Loading unstructured data with Document AI¶
By integrating with Document AI, Snowflake now supports loading unstructured data, similar to loading structured and semi-structured data.
Unstructured data is information that does not fit into a predefined data model or schema. Typically text-heavy, such as form responses and social media conversations, unstructured data also encompasses images, video, and audio.
To load unstructured data with this preview feature, you can run the same COPY INTO table command with a copy option file_processor
.
Prerequisites¶
Before using this feature, you must prepare a Document AI model and make sure the user who runs the COPY command has access to this model. For more information, see Document AI.

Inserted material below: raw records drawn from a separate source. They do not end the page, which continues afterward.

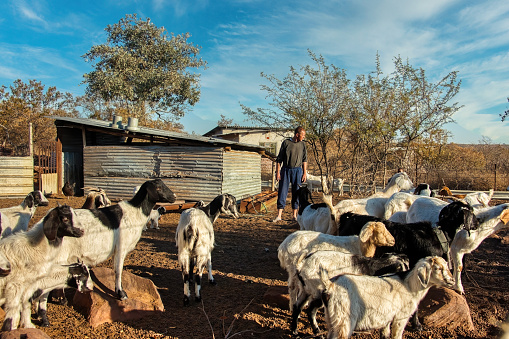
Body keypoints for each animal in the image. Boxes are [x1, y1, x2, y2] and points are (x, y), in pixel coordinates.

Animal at [318, 258, 452, 339]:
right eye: (438, 268)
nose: (452, 280)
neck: (409, 285)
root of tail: (331, 285)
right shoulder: (400, 317)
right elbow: (397, 335)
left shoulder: (387, 317)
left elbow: (385, 334)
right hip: (344, 320)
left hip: (332, 319)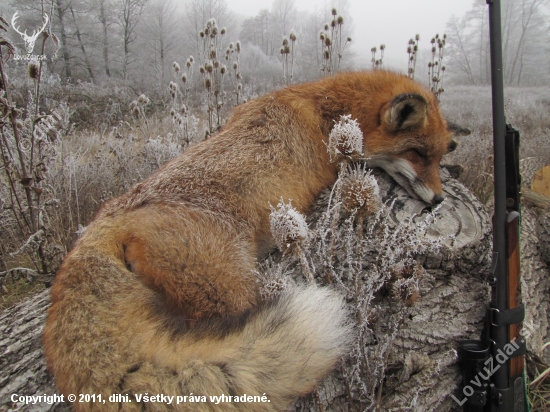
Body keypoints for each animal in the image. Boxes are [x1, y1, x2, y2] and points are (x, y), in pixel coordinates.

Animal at [43, 71, 462, 408]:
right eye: (418, 153)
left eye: (439, 158)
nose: (439, 199)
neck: (326, 110)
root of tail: (100, 224)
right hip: (230, 288)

Using the COPY INTO command¶
You can load unstructured data by using the COPY INTO command with the file_processor
copy option. You can specify document_ai
as the type of custom scanner for the file_processor
copy option and specify the associated properties for the scanner.
For more information, see COPY INTO TABLE syntax and COPY INTO Copy Options.

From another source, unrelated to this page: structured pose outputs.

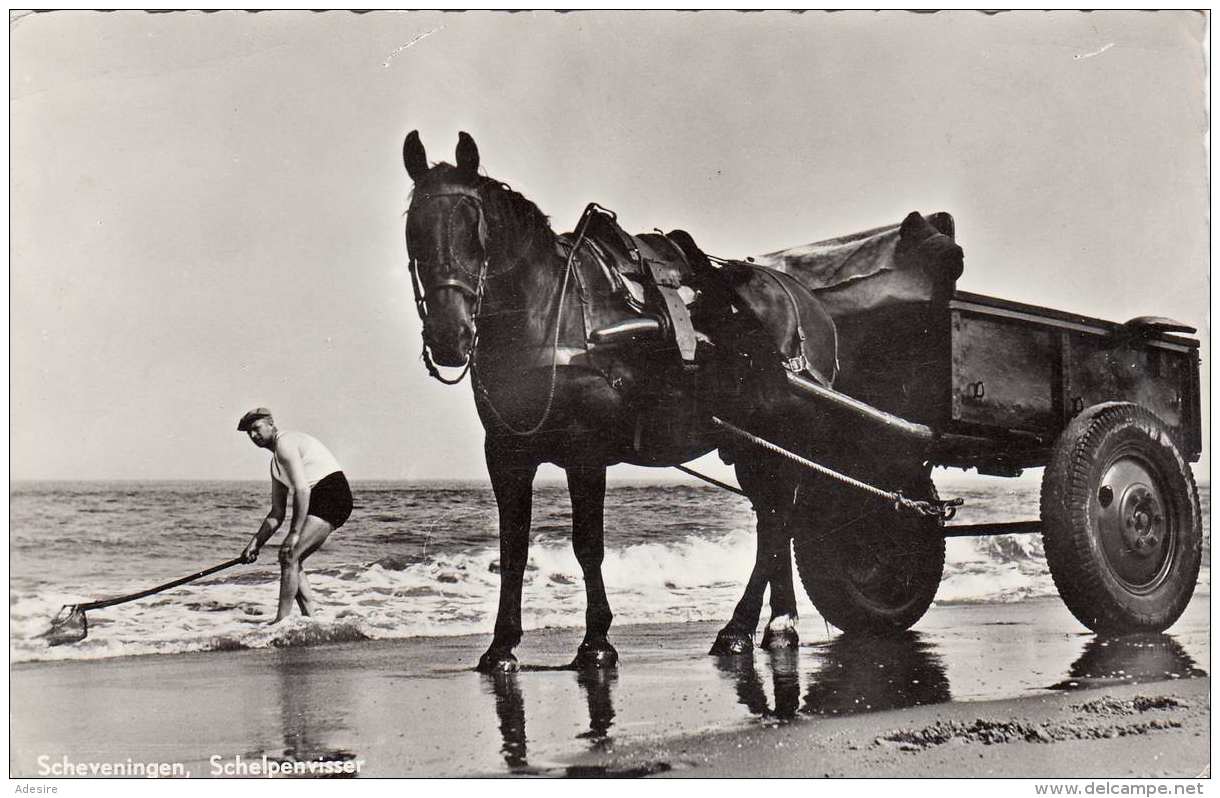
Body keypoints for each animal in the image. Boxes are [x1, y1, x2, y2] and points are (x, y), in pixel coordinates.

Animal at [400, 133, 858, 673]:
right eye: (414, 231)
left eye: (475, 231)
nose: (449, 336)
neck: (549, 313)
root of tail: (810, 305)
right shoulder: (506, 455)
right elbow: (513, 550)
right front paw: (502, 646)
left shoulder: (585, 453)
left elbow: (588, 546)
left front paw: (596, 641)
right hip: (752, 447)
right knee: (773, 520)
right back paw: (774, 624)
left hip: (779, 436)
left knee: (776, 523)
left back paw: (744, 627)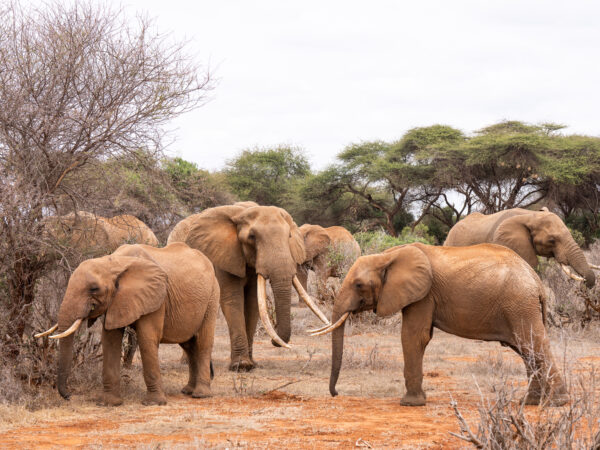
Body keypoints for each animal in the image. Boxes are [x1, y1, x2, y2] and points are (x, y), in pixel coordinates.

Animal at [35, 243, 218, 408]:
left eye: (94, 289)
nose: (69, 396)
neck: (114, 262)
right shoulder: (116, 301)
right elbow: (110, 340)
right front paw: (108, 404)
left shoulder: (157, 298)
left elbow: (147, 339)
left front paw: (153, 403)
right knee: (189, 345)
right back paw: (187, 391)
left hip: (212, 296)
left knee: (203, 343)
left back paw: (200, 395)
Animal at [168, 202, 328, 370]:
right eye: (252, 237)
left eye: (289, 236)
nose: (274, 341)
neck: (243, 212)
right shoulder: (224, 256)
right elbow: (233, 300)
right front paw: (242, 366)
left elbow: (252, 304)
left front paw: (252, 364)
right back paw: (187, 363)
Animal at [314, 243, 568, 408]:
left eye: (358, 285)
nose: (336, 393)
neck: (388, 256)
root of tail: (536, 281)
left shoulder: (423, 295)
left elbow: (414, 337)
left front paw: (410, 404)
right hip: (519, 306)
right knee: (527, 350)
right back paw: (531, 402)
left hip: (519, 303)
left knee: (532, 345)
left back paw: (556, 403)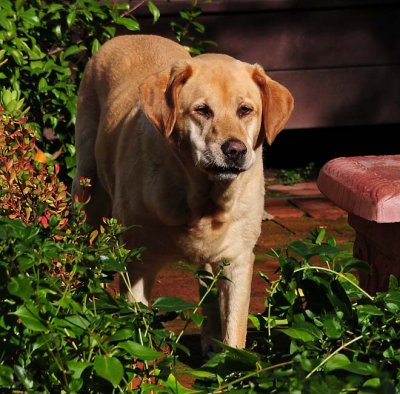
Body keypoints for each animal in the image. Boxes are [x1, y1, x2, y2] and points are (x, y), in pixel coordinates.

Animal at [72, 34, 292, 354]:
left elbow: (234, 334)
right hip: (88, 192)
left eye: (245, 110)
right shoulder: (137, 263)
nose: (235, 150)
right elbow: (136, 329)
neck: (201, 200)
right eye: (202, 110)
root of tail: (130, 35)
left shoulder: (238, 261)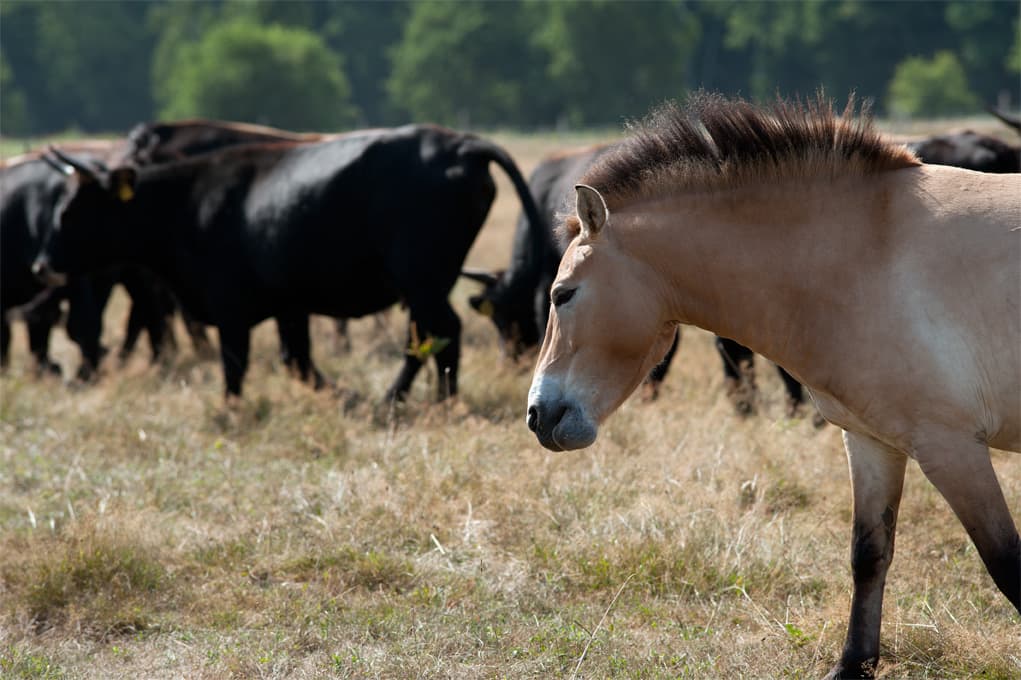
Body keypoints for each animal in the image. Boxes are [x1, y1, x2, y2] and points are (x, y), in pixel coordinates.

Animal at [35, 125, 547, 400]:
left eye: (71, 211)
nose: (42, 264)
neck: (189, 201)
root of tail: (460, 144)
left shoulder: (230, 309)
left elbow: (235, 367)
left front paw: (231, 411)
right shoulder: (290, 305)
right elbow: (297, 360)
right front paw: (343, 395)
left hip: (421, 280)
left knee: (441, 333)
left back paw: (425, 400)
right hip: (423, 284)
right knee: (424, 338)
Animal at [526, 92, 1021, 673]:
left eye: (562, 294)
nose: (538, 414)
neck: (865, 253)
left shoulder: (950, 447)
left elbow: (1006, 562)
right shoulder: (872, 441)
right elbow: (869, 554)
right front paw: (851, 665)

To load unstructured data, we recommend specifying the type of the source stage as CUSTOM
, which is a stage format type in preview. The other stage format types (TYPE = { CSV | JSON | AVRO | ORC | PARQUET | XML })
are supported for backwards compatibility.

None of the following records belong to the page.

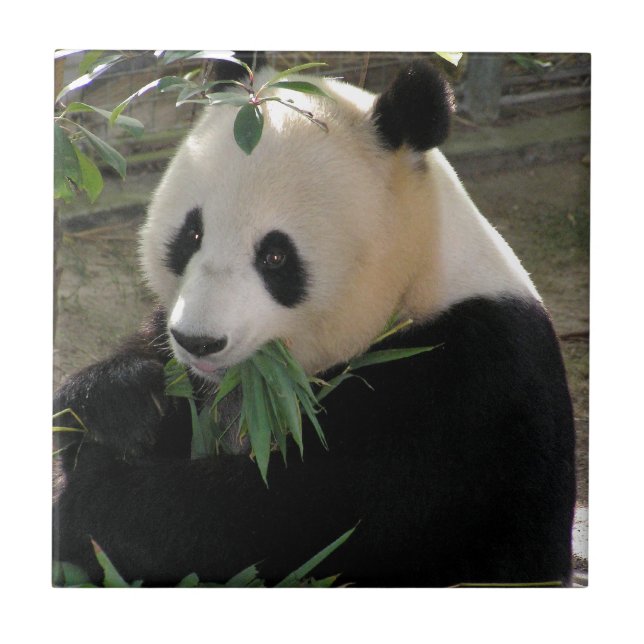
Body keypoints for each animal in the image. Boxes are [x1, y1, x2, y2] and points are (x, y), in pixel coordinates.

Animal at [53, 60, 576, 587]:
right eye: (191, 234)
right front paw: (122, 404)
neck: (414, 286)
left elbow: (298, 520)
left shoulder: (463, 386)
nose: (198, 342)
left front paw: (92, 504)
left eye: (275, 256)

You can specify the stage type by using the file_format
parameter when creating a stage. The CUSTOM
stage type specifies that the underlying stage holds unstructured data and can only be used with the FILE_PROCESSOR
copy option.
Examples¶
The following example shows loading unstructured data files from a stage custom_stage
to a table my_table
, with the document_ai
function specified by a model name predict
and model version 1
.
COPY INTO my_table FROM @custom_stage FILE_PROCESSOR = ( SCANNER = 'document_ai' SCANNER_OPTIONS = (project_name = 'DEMO0200', model_name = 'predict' model_version = '1'));
The following example shows loading unstructured data files to a table docai_results
and transforming the raw data using a SELECT statement.
CREATE OR REPLACE TABLE docai_results (inspection_date date, inspector varchar); COPY INTO docai_results FROM (SELECT $1:inspection_date[0].value::date, $1:inspector[0].value FROM @custom_stage) FILE_PROCESSOR = ( SCANNER = 'document_ai' SCANNER_OPTIONS = (project_name = 'DEMO0201', model_name = 'predict' model_version = '1'));
Considerations and limitations¶
This feature does not support the following:
MATCH_BY_COLUMN_NAME COPY option
Only the default ON_ERROR COPY option
ON_ERROR = ABORT_STATEMENT
is supported. Attempts to use other ON_ERROR options will result in compilation failure.The number of files per query cannot exceed 1000.